Tex, Don & CharlieWith a line up like this one it was no surprise that there was a line up to go through The Gov's new box office window even though it was still light outside. Word that Mick Harvey was opening the show was out and no one wanted to miss the Bad Seed. The very decorous Harvey's set was informal and almost a soundcheck as he came to grips with the on stage sound problems. He played a few songs from his recently released solo album on acoustic guitar plus a version of the Serge Gainsbourg's Bonnie & Clyde with the house band. I dare say a few folks came on the strength of his name alone and would have loved a full set.

The Darling Downs are just two men, but those two men are Kim Salmon and Ron Peno, former vocalist for Died Pretty. Both besuited, funny looking fellas, Peno started singing with his hands before his vocal chords, lifting them like a conjurer or old style spiritualist; and at times his wide ranging vocal sounded like it too. Their old-time country had gospel pretensions, Peno looked and acted held by the power of his voice or the lyric or the crowd, while Salmon watched him almost agape. Golden moments came when they occasionally took flight together, as in Waste My Time. A very affecting, if epic, performance, though Harvey could have taken some of their set time for a few more songs.

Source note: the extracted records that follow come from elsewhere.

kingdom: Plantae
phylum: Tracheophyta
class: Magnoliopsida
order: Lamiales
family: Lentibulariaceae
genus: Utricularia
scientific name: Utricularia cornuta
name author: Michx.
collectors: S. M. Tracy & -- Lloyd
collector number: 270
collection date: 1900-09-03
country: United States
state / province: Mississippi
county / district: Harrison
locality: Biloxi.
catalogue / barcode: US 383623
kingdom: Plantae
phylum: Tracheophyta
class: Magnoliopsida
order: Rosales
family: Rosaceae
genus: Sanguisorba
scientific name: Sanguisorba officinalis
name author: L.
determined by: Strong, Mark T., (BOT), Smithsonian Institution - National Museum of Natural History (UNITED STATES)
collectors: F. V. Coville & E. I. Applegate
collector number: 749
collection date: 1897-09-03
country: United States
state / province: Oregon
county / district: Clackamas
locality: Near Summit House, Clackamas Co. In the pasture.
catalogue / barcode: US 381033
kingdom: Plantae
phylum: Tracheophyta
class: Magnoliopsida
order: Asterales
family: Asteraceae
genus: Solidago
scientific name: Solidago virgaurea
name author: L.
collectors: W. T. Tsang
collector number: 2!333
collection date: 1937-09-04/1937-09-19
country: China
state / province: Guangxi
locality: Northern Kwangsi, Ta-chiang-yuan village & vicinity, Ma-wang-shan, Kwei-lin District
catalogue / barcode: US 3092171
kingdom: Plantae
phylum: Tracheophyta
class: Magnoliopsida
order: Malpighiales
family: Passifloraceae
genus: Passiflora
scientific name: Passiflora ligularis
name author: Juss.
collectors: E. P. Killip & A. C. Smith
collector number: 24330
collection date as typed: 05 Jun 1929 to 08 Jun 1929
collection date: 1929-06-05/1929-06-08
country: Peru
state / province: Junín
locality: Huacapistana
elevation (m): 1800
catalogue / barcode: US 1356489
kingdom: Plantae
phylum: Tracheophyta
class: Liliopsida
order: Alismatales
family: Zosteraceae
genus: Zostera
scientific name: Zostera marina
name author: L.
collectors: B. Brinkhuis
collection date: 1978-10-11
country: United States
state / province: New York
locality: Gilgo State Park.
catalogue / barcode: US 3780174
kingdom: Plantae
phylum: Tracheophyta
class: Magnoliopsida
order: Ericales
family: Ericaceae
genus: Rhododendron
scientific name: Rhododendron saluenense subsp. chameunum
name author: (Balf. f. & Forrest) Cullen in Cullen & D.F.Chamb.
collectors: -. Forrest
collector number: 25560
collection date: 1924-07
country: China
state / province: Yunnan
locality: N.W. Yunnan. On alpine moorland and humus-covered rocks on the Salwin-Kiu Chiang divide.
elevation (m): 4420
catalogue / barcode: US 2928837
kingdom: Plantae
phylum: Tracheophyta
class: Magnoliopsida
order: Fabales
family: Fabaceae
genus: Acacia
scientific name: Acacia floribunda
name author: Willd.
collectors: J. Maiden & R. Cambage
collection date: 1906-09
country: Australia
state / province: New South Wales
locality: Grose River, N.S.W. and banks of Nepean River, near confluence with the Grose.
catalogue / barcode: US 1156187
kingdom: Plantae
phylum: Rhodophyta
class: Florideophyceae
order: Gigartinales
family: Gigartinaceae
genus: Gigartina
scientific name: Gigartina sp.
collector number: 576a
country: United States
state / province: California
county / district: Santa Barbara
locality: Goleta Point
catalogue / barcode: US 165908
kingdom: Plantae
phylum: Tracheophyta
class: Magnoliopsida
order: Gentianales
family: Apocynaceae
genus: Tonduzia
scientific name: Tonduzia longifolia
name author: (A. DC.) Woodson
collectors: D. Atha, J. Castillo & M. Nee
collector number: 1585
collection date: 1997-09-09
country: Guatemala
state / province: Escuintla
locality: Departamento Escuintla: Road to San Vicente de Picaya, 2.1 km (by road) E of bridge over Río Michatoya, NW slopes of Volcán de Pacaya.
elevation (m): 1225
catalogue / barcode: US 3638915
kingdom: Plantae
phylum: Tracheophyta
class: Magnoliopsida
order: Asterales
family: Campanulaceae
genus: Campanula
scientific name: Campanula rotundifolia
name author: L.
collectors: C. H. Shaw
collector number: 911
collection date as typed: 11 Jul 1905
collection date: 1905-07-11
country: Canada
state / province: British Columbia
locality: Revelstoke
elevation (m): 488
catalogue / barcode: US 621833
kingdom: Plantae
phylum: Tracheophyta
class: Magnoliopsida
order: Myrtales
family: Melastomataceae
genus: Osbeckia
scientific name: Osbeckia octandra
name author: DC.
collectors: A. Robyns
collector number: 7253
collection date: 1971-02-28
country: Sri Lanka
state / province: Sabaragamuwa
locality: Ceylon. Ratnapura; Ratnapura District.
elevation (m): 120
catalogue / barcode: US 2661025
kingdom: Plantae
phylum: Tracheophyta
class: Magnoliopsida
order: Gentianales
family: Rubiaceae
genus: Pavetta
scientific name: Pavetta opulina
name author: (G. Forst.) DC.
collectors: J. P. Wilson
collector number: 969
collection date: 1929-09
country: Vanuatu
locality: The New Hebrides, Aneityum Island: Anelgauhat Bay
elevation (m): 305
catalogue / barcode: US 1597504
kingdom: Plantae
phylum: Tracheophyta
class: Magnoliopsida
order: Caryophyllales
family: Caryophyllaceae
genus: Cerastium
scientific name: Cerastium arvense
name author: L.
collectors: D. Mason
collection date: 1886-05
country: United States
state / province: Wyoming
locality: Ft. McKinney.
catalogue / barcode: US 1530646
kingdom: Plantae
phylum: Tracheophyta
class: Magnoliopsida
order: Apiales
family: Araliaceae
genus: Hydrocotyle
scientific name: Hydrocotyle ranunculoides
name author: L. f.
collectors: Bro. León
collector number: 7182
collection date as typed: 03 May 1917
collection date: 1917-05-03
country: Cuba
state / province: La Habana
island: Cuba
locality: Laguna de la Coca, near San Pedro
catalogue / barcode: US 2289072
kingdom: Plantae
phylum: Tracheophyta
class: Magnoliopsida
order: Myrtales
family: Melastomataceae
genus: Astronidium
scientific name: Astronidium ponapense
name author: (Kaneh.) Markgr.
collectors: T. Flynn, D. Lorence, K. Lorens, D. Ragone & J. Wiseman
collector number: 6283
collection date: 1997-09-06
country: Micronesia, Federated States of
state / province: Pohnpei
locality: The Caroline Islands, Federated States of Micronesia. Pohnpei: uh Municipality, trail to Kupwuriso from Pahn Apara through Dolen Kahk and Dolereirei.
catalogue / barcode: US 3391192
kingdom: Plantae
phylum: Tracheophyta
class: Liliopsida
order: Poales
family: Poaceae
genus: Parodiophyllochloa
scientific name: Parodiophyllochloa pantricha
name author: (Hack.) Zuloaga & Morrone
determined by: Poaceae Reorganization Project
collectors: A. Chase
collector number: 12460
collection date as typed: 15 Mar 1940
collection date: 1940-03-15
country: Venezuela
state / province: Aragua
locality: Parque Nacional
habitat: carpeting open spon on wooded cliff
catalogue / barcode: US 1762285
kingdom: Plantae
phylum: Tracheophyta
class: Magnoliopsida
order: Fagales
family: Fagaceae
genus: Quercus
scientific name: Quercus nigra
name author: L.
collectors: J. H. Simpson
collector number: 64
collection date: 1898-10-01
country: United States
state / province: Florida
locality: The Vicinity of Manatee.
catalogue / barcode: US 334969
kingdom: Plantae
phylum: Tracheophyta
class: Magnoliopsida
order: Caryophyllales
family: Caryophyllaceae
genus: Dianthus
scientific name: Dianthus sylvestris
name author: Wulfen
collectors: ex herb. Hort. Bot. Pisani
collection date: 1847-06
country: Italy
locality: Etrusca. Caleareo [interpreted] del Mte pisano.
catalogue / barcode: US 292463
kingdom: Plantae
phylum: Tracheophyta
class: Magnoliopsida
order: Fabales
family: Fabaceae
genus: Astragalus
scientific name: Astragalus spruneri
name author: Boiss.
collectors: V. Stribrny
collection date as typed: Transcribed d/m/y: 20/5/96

So by the time the main act took the stage - Tex Perkins and Don Walker and Charlie Owen, joined by a slide guitarist and a double bass player, and the return of Mick Harvey on drums - we had already been treated to new offerings from three of this country's most enduring alternative artists. Opening with Postcard From Elvis, already the crowd was glad to see and hear the return of the trio, as the men progressed through a large selection of songs from the new album 'All Is Forgiven', the lovely, gentle, yarns Paycheques, Whenever It Snows and The Singer Of The Song my favourites amongst them. A good number of songs also came from their 1993 debut 'Sad But True' - Danielle in particular was memorable and beautiful. Tex was amiable and playful, balancing his wine glass on Harvey's head and on another occasion tooling up to take on the pedal steel, as Don Walker's strange high vocal took the lead on his songs of desperate and dastardly men, such as Harry Was A Bad Bugger, Jails and Another Night In. In relaying their warm, Oz-rock take on alt-country, the tempo barely approached a canter, the soft wide bass provided a perfect balance for the wild solos of Owen - on electric or lap steel - such as in Words Fail Me. Salmon was brought out to play some kind of mouth guitar that unfortunately could not be heard, and later Tex insisted he come back and join in, though poor Kim didn't look to comfy about it. Peno looked slightly more at ease with nearly being crushed by Perkin's hug for the chorus of The Healing Sounds Of Helpless Laughter.

Don closed the night's proceedings by obliging a request for Girl With A Bluebird to the delight of the crowd, with Tex's disembodied voice bidding farewell from offstage. These fellas have found the music to grow old with, and it is a clearly comfortable middle age.